What to produce = Take the listing below and print exactly the lines starting at the line containing "X274368Y463786D03*" and ending at the line containing "X271540Y346431D03*", both ends included, and no others.

--------------------------------------------------

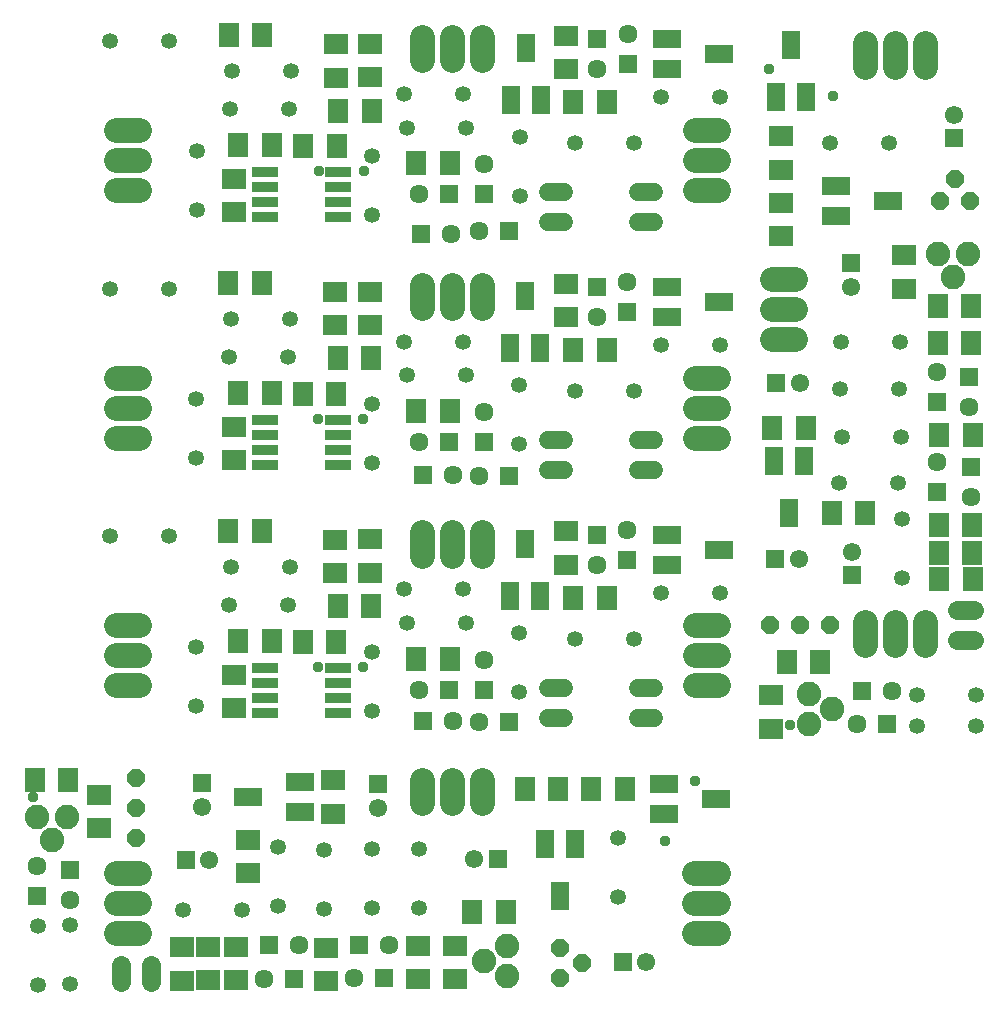
<source format=gbr>
G04 EAGLE Gerber X2 export*
%TF.Part,Single*%
%TF.FileFunction,Soldermask,Top,1*%
%TF.FilePolarity,Positive*%
%TF.GenerationSoftware,Autodesk,EAGLE,9.2.2*%
%TF.CreationDate,2019-03-12T14:11:56Z*%
G75*
%MOMM*%
%FSLAX34Y34*%
%LPD*%
%INSoldermask Top*%
%AMOC8*
5,1,8,0,0,1.08239X$1,22.5*%
G01*
%ADD10C,1.346200*%
%ADD11R,2.235200X0.863600*%
%ADD12R,2.006200X1.803200*%
%ADD13R,1.803200X2.006200*%
%ADD14C,1.611200*%
%ADD15R,1.611200X1.611200*%
%ADD16R,2.387600X1.524000*%
%ADD17C,2.159000*%
%ADD18C,1.524000*%
%ADD19R,1.524000X2.387600*%
%ADD20R,1.553200X1.553200*%
%ADD21C,1.553200*%
%ADD22C,2.082800*%
%ADD23P,1.649562X8X292.500000*%
%ADD24P,1.649562X8X112.500000*%
%ADD25C,1.625600*%
%ADD26P,1.649562X8X22.500000*%
%ADD27P,1.649562X8X202.500000*%
%ADD28C,0.959600*%


D10*
X334608Y899073D03*
X384608Y899073D03*
X305008Y874973D03*
X305008Y824973D03*
X235808Y946973D03*
X185808Y946973D03*
X132808Y972573D03*
X82808Y972573D03*
X381808Y927773D03*
X331808Y927773D03*
X234008Y914973D03*
X184008Y914973D03*
X156308Y878973D03*
X156308Y828973D03*
D11*
X275742Y823523D03*
X214274Y823523D03*
X275742Y836223D03*
X275742Y848923D03*
X214274Y836223D03*
X214274Y848923D03*
X275742Y861623D03*
X214274Y861623D03*
D12*
X303023Y941637D03*
X303023Y970077D03*
X273950Y969877D03*
X273950Y941437D03*
D13*
X211728Y977073D03*
X183288Y977073D03*
X304228Y913422D03*
X275788Y913422D03*
D12*
X188108Y855693D03*
X188108Y827253D03*
D13*
X370728Y869273D03*
X342288Y869273D03*
X191488Y884473D03*
X219928Y884473D03*
D14*
X371408Y809273D03*
D15*
X346008Y809273D03*
D14*
X344308Y842773D03*
D15*
X369708Y842773D03*
D14*
X399319Y868325D03*
D15*
X399319Y842925D03*
D14*
X395508Y811473D03*
D15*
X420908Y811473D03*
D16*
X554608Y973903D03*
X598608Y961173D03*
X554608Y948443D03*
D13*
X503599Y920751D03*
X475159Y920751D03*
D14*
X521108Y977973D03*
D15*
X521108Y952573D03*
D14*
X495508Y948573D03*
D15*
X495508Y973973D03*
D17*
X577967Y897304D02*
X597525Y897304D01*
X597525Y871904D02*
X577967Y871904D01*
X577967Y846504D02*
X597525Y846504D01*
X107525Y897304D02*
X87967Y897304D01*
X87967Y871904D02*
X107525Y871904D01*
X107525Y846504D02*
X87967Y846504D01*
X346946Y956443D02*
X346946Y976001D01*
X372346Y976001D02*
X372346Y956443D01*
X397746Y956443D02*
X397746Y976001D01*
D10*
X476501Y886102D03*
X526501Y886102D03*
D13*
X274661Y883509D03*
X246221Y883509D03*
D18*
X530159Y818797D02*
X543367Y818797D01*
X543367Y844197D02*
X530159Y844197D01*
X467167Y844197D02*
X453959Y844197D01*
X453959Y818797D02*
X467167Y818797D01*
D19*
X421895Y922251D03*
X434625Y966251D03*
X447355Y922251D03*
D12*
X468833Y948451D03*
X468833Y976891D03*
D10*
X429550Y891078D03*
X429550Y841078D03*
X549650Y924990D03*
X599650Y924990D03*
X334315Y689228D03*
X384315Y689228D03*
X304715Y665128D03*
X304715Y615128D03*
X235515Y737128D03*
X185515Y737128D03*
X132515Y762728D03*
X82515Y762728D03*
X381515Y717928D03*
X331515Y717928D03*
X233715Y705128D03*
X183715Y705128D03*
X156015Y669128D03*
X156015Y619128D03*
D11*
X275449Y613678D03*
X213981Y613678D03*
X275449Y626378D03*
X275449Y639078D03*
X213981Y626378D03*
X213981Y639078D03*
X275449Y651778D03*
X213981Y651778D03*
D12*
X302730Y731791D03*
X302730Y760231D03*
X273657Y760032D03*
X273657Y731592D03*
D13*
X211435Y767228D03*
X182995Y767228D03*
X303935Y703577D03*
X275495Y703577D03*
D12*
X187815Y645848D03*
X187815Y617408D03*
D13*
X370435Y659428D03*
X341995Y659428D03*
X191195Y674628D03*
X219635Y674628D03*
D14*
X372891Y605111D03*
D15*
X347491Y605111D03*
D14*
X344015Y632928D03*
D15*
X369415Y632928D03*
D14*
X399026Y658479D03*
D15*
X399026Y633079D03*
D14*
X395570Y604469D03*
D15*
X420970Y604469D03*
D16*
X554315Y764058D03*
X598315Y751328D03*
X554315Y738598D03*
D13*
X503307Y710905D03*
X474867Y710905D03*
D14*
X520815Y768128D03*
D15*
X520815Y742728D03*
D14*
X495215Y738728D03*
D15*
X495215Y764128D03*
D17*
X577674Y687458D02*
X597232Y687458D01*
X597232Y662058D02*
X577674Y662058D01*
X577674Y636658D02*
X597232Y636658D01*
X107232Y687458D02*
X87674Y687458D01*
X87674Y662058D02*
X107232Y662058D01*
X107232Y636658D02*
X87674Y636658D01*
X346653Y746597D02*
X346653Y766155D01*
X372053Y766155D02*
X372053Y746597D01*
X397453Y746597D02*
X397453Y766155D01*
D10*
X476208Y676256D03*
X526208Y676256D03*
D13*
X274368Y673663D03*
X245928Y673663D03*
D18*
X529867Y608952D02*
X543075Y608952D01*
X543075Y634352D02*
X529867Y634352D01*
X466875Y634352D02*
X453667Y634352D01*
X453667Y608952D02*
X466875Y608952D01*
D19*
X421602Y712405D03*
X434332Y756405D03*
X447062Y712405D03*
D12*
X468540Y738605D03*
X468540Y767045D03*
D10*
X429258Y681232D03*
X429258Y631232D03*
X549357Y715145D03*
X599357Y715145D03*
X334315Y479350D03*
X384315Y479350D03*
X304715Y455250D03*
X304715Y405250D03*
X235515Y527250D03*
X185515Y527250D03*
X132515Y552850D03*
X82515Y552850D03*
X381515Y508050D03*
X331515Y508050D03*
X233715Y495250D03*
X183715Y495250D03*
X156015Y459250D03*
X156015Y409250D03*
D11*
X275449Y403800D03*
X213981Y403800D03*
X275449Y416500D03*
X275449Y429200D03*
X213981Y416500D03*
X213981Y429200D03*
X275449Y441900D03*
X213981Y441900D03*
D12*
X302729Y521914D03*
X302729Y550354D03*
X273656Y550154D03*
X273656Y521714D03*
D13*
X211435Y557350D03*
X182995Y557350D03*
X303935Y493699D03*
X275495Y493699D03*
D12*
X187815Y435970D03*
X187815Y407530D03*
D13*
X370435Y449550D03*
X341995Y449550D03*
X191195Y464750D03*
X219635Y464750D03*
D14*
X373246Y396371D03*
D15*
X347846Y396371D03*
D14*
X344015Y423050D03*
D15*
X369415Y423050D03*
D14*
X399026Y448602D03*
D15*
X399026Y423202D03*
D14*
X395215Y396189D03*
D15*
X420615Y396189D03*
D16*
X554315Y554180D03*
X598315Y541450D03*
X554315Y528720D03*
D13*
X503306Y501028D03*
X474866Y501028D03*
D14*
X520815Y558250D03*
D15*
X520815Y532850D03*
D14*
X495215Y528850D03*
D15*
X495215Y554250D03*
D17*
X577673Y477581D02*
X597231Y477581D01*
X597231Y452181D02*
X577673Y452181D01*
X577673Y426781D02*
X597231Y426781D01*
X107231Y477581D02*
X87673Y477581D01*
X87673Y452181D02*
X107231Y452181D01*
X107231Y426781D02*
X87673Y426781D01*
X346652Y536720D02*
X346652Y556278D01*
X372052Y556278D02*
X372052Y536720D01*
X397452Y536720D02*
X397452Y556278D01*
D10*
X476208Y466379D03*
X526208Y466379D03*
D13*
X274368Y463786D03*
X245928Y463786D03*
D18*
X529866Y399074D02*
X543074Y399074D01*
X543074Y424474D02*
X529866Y424474D01*
X466874Y424474D02*
X453666Y424474D01*
X453666Y399074D02*
X466874Y399074D01*
D19*
X421601Y502528D03*
X434331Y546528D03*
X447061Y502528D03*
D12*
X468540Y528727D03*
X468540Y557167D03*
D10*
X429257Y471354D03*
X429257Y421354D03*
X549357Y505267D03*
X599357Y505267D03*
D16*
X552016Y343237D03*
X596016Y330507D03*
X552016Y317777D03*
D10*
X513151Y247394D03*
X513151Y297394D03*
D13*
X462368Y339237D03*
X433928Y339237D03*
D20*
X411086Y279825D03*
D21*
X391086Y279825D03*
D22*
X418629Y180688D03*
X399579Y193388D03*
X418629Y206088D03*
D23*
X463463Y179243D03*
X482513Y191943D03*
X463463Y204643D03*
D20*
X516963Y192424D03*
D21*
X536963Y192424D03*
D13*
X389684Y235106D03*
X418124Y235106D03*
D12*
X374500Y177898D03*
X374500Y206338D03*
D10*
X344253Y238180D03*
X344253Y288180D03*
D12*
X189513Y205549D03*
X189513Y177109D03*
D10*
X264305Y287698D03*
X264305Y237698D03*
D14*
X213338Y178235D03*
D15*
X238738Y178235D03*
D14*
X242532Y206818D03*
D15*
X217132Y206818D03*
D20*
X309574Y343233D03*
D21*
X309574Y323233D03*
D12*
X271540Y346431D03*
X271540Y317991D03*
D16*
X244002Y319219D03*
X200002Y331949D03*
X244002Y344679D03*
D24*
X104482Y348591D03*
X104482Y323191D03*
X104482Y297791D03*
D22*
X46650Y315073D03*
X33950Y296023D03*
X21250Y315073D03*
D20*
X146837Y278918D03*
D21*
X166837Y278918D03*
D12*
X343460Y177898D03*
X343460Y206338D03*
X166082Y205549D03*
X166082Y177109D03*
D13*
X19011Y346899D03*
X47451Y346899D03*
D12*
X199556Y296026D03*
X199556Y267586D03*
X73656Y305686D03*
X73656Y334126D03*
X143605Y176583D03*
X143605Y205023D03*
D14*
X48703Y245267D03*
D15*
X48703Y270667D03*
D14*
X21130Y274211D03*
D15*
X21130Y248811D03*
D10*
X21866Y173273D03*
X21866Y223273D03*
D20*
X160336Y343951D03*
D21*
X160336Y323951D03*
D10*
X224956Y290106D03*
X224956Y240106D03*
X194826Y236806D03*
X144826Y236806D03*
X304429Y238661D03*
X304429Y288661D03*
D14*
X289538Y179418D03*
D15*
X314938Y179418D03*
D14*
X318938Y206789D03*
D15*
X293538Y206789D03*
D13*
X490136Y339237D03*
X518576Y339237D03*
D12*
X265713Y204761D03*
X265713Y176321D03*
D17*
X577627Y267738D02*
X597185Y267738D01*
X597185Y242338D02*
X577627Y242338D01*
X577627Y216938D02*
X597185Y216938D01*
X107185Y267738D02*
X87627Y267738D01*
X87627Y242338D02*
X107185Y242338D01*
X107185Y216938D02*
X87627Y216938D01*
X346606Y326877D02*
X346606Y346435D01*
X372006Y346435D02*
X372006Y326877D01*
X397406Y326877D02*
X397406Y346435D01*
D19*
X476386Y292106D03*
X463656Y248106D03*
X450926Y292106D03*
D10*
X48507Y173788D03*
X48507Y223788D03*
D25*
X92080Y189684D02*
X92080Y175460D01*
X117480Y175460D02*
X117480Y189684D01*
D19*
X646599Y925122D03*
X659329Y969122D03*
X672059Y925122D03*
D10*
X742441Y886257D03*
X692441Y886257D03*
D12*
X650598Y835474D03*
X650598Y807034D03*
D20*
X710010Y784192D03*
D21*
X710010Y764192D03*
D22*
X809148Y791735D03*
X796448Y772685D03*
X783748Y791735D03*
D26*
X810593Y836569D03*
X797893Y855619D03*
X785193Y836569D03*
D20*
X797411Y890069D03*
D21*
X797411Y910069D03*
D12*
X754729Y762790D03*
X754729Y791230D03*
D13*
X811938Y747606D03*
X783498Y747606D03*
D10*
X751656Y717359D03*
X701656Y717359D03*
D13*
X784286Y562619D03*
X812726Y562619D03*
D10*
X702137Y637411D03*
X752137Y637411D03*
D14*
X811601Y586444D03*
D15*
X811601Y611844D03*
D14*
X783018Y615638D03*
D15*
X783018Y590238D03*
D20*
X646603Y682681D03*
D21*
X666603Y682681D03*
D13*
X643405Y644646D03*
X671845Y644646D03*
D19*
X670616Y617109D03*
X657886Y573109D03*
X645156Y617109D03*
D27*
X641244Y477588D03*
X666644Y477588D03*
X692044Y477588D03*
D22*
X674763Y419756D03*
X693813Y407056D03*
X674763Y394356D03*
D20*
X710918Y519943D03*
D21*
X710918Y539943D03*
D13*
X811938Y716566D03*
X783498Y716566D03*
X784286Y539188D03*
X812726Y539188D03*
D12*
X642729Y389842D03*
X642729Y418282D03*
D13*
X693809Y572662D03*
X722249Y572662D03*
X684149Y446762D03*
X655709Y446762D03*
X813253Y516711D03*
X784813Y516711D03*
D14*
X744569Y421809D03*
D15*
X719169Y421809D03*
D14*
X715625Y394236D03*
D15*
X741025Y394236D03*
D10*
X816355Y392284D03*
X766355Y392284D03*
D20*
X645884Y533443D03*
D21*
X665884Y533443D03*
D10*
X699729Y598062D03*
X749729Y598062D03*
X753029Y567933D03*
X753029Y517933D03*
X751174Y677535D03*
X701174Y677535D03*
D14*
X810418Y662644D03*
D15*
X810418Y688044D03*
D14*
X783047Y692044D03*
D15*
X783047Y666644D03*
D12*
X650598Y863242D03*
X650598Y891682D03*
D13*
X785075Y638819D03*
X813515Y638819D03*
D17*
X722097Y950733D02*
X722097Y970291D01*
X747497Y970291D02*
X747497Y950733D01*
X772897Y950733D02*
X772897Y970291D01*
X722097Y480291D02*
X722097Y460733D01*
X747497Y460733D02*
X747497Y480291D01*
X772897Y480291D02*
X772897Y460733D01*
X662958Y719712D02*
X643400Y719712D01*
X643400Y745112D02*
X662958Y745112D01*
X662958Y770512D02*
X643400Y770512D01*
D16*
X697729Y849492D03*
X741729Y836762D03*
X697729Y824032D03*
D10*
X816047Y418304D03*
X766047Y418304D03*
D25*
X800152Y465187D02*
X814376Y465187D01*
X814376Y490587D02*
X800152Y490587D01*
D28*
X259552Y862181D03*
X297652Y862181D03*
X259259Y652335D03*
X297359Y652335D03*
X259259Y442458D03*
X297359Y442458D03*
X17355Y331974D03*
X552441Y294997D03*
X577750Y345834D03*
X658542Y393210D03*
X694838Y925548D03*
X640350Y948487D03*
M02*

</source>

--------------------------------------------------

Written reply =
X274368Y463786D03*
X245928Y463786D03*
D18*
X529866Y399074D02*
X543074Y399074D01*
X543074Y424474D02*
X529866Y424474D01*
X466874Y424474D02*
X453666Y424474D01*
X453666Y399074D02*
X466874Y399074D01*
D19*
X421601Y502528D03*
X434331Y546528D03*
X447061Y502528D03*
D12*
X468540Y528727D03*
X468540Y557167D03*
D10*
X429257Y471354D03*
X429257Y421354D03*
X549357Y505267D03*
X599357Y505267D03*
D16*
X552016Y343237D03*
X596016Y330507D03*
X552016Y317777D03*
D10*
X513151Y247394D03*
X513151Y297394D03*
D13*
X462368Y339237D03*
X433928Y339237D03*
D20*
X411086Y279825D03*
D21*
X391086Y279825D03*
D22*
X418629Y180688D03*
X399579Y193388D03*
X418629Y206088D03*
D23*
X463463Y179243D03*
X482513Y191943D03*
X463463Y204643D03*
D20*
X516963Y192424D03*
D21*
X536963Y192424D03*
D13*
X389684Y235106D03*
X418124Y235106D03*
D12*
X374500Y177898D03*
X374500Y206338D03*
D10*
X344253Y238180D03*
X344253Y288180D03*
D12*
X189513Y205549D03*
X189513Y177109D03*
D10*
X264305Y287698D03*
X264305Y237698D03*
D14*
X213338Y178235D03*
D15*
X238738Y178235D03*
D14*
X242532Y206818D03*
D15*
X217132Y206818D03*
D20*
X309574Y343233D03*
D21*
X309574Y323233D03*
D12*
X271540Y346431D03*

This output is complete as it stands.